(Chart understanding data):
/---

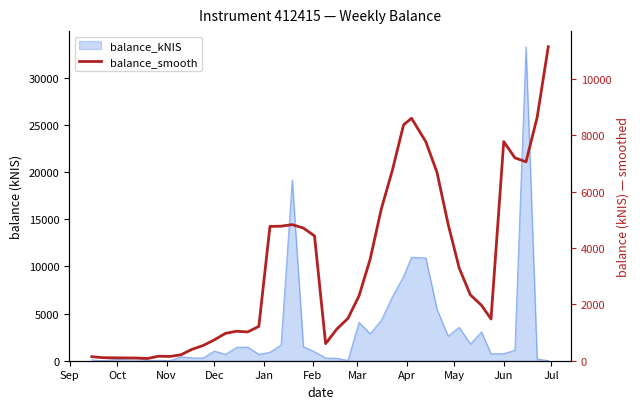

How many points are lower than both their immediate neighbors (excluding endpoints)?

6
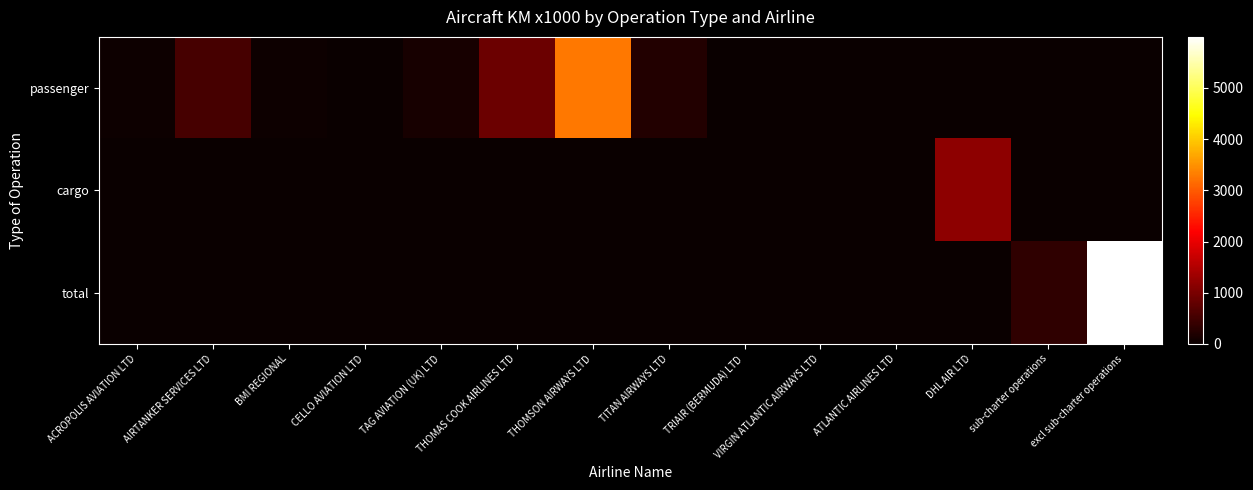

How many categories are shown in the chart?

14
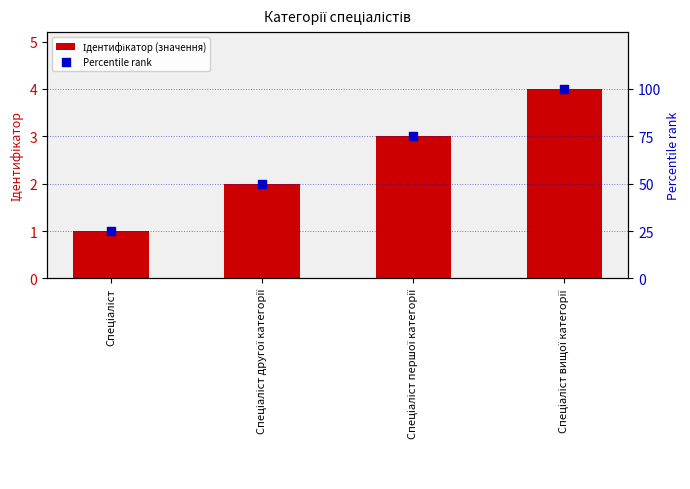

Which series has the largest Y range (max minus min)?

Percentile rank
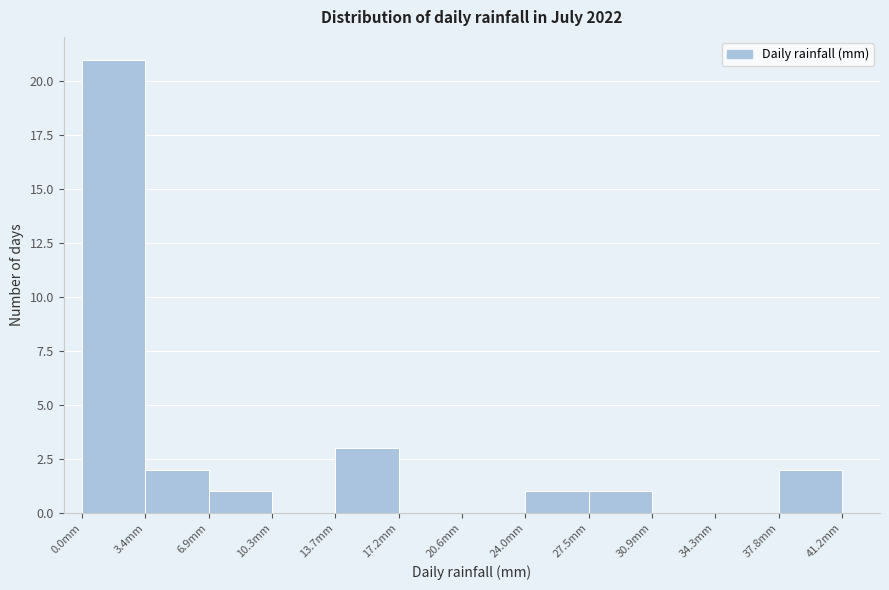

Reading left to right, list every bar in this chart as the range it spans on the x-axis followed by its height. Neither the bar edges nor the heights are printed on the chart, so give them approximately, as read against the axes.

0.0 to 3.5: 21
3.5 to 7.0: 2
7.0 to 10.5: 1
10.5 to 13.5: 0
13.5 to 17.0: 3
17.0 to 20.5: 0
20.5 to 24.0: 0
24.0 to 27.5: 1
27.5 to 31.0: 1
31.0 to 34.5: 0
34.5 to 38.0: 0
38.0 to 41.0: 2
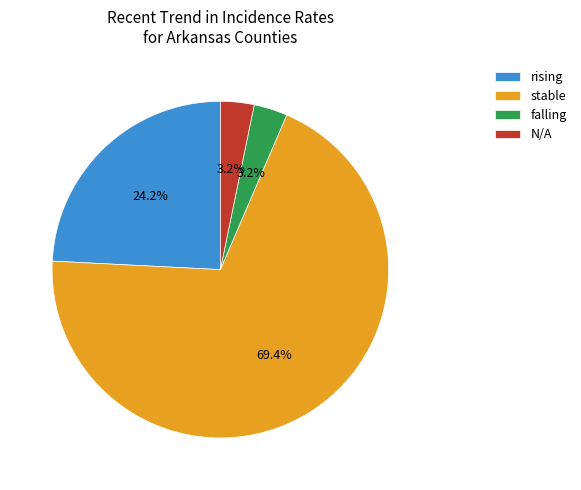

What is the largest slice in the pie chart?

stable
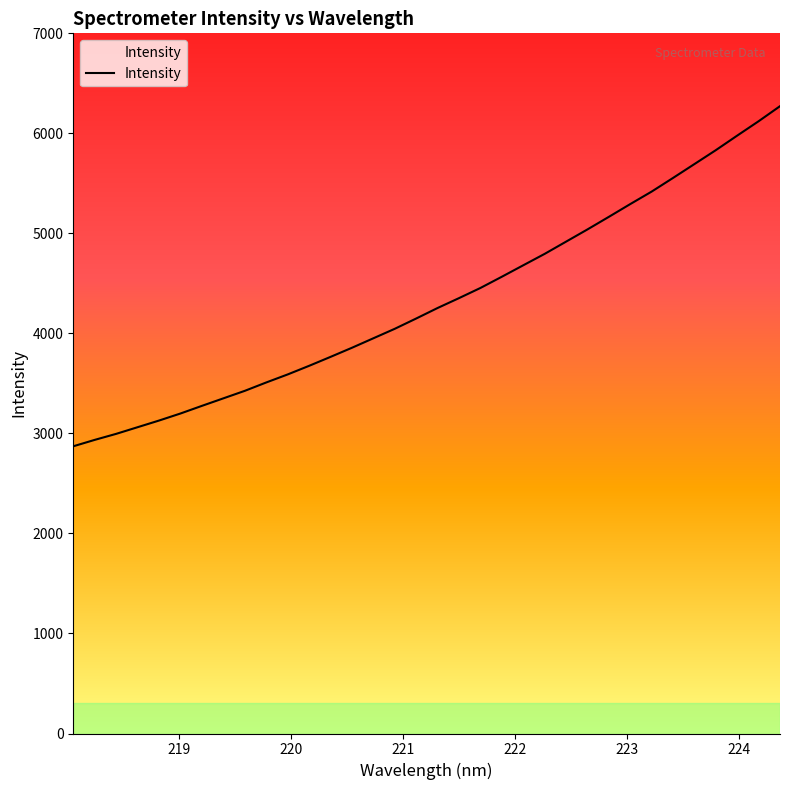

What is the minimum value shown in the chart?

2871.5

\---

(Problem to work on): Convert all of the lines above into a JSON list of strings with one string per line, omitting blank lines. Leave the pictures out.

(Exercise response):
[
  "How many points are lower than both their immediate neighbors (excluding endpoints)?",
  "6",
  "How many categories are shown in the chart?",
  "14",
  "Which series has the largest Y range (max minus min)?",
  "Percentile rank",
  "Reading left to right, list every bar in this chart as the range it spans on the x-axis followed by its height. Neither the bar edges nor the heights are printed on the chart, so give them approximately, as read against the axes.",
  "0.0 to 3.5: 21",
  "3.5 to 7.0: 2",
  "7.0 to 10.5: 1",
  "10.5 to 13.5: 0",
  "13.5 to 17.0: 3",
  "17.0 to 20.5: 0",
  "20.5 to 24.0: 0",
  "24.0 to 27.5: 1",
  "27.5 to 31.0: 1",
  "31.0 to 34.5: 0",
  "34.5 to 38.0: 0",
  "38.0 to 41.0: 2",
  "What is the largest slice in the pie chart?",
  "stable",
  "What is the minimum value shown in the chart?",
  "2871.5"
]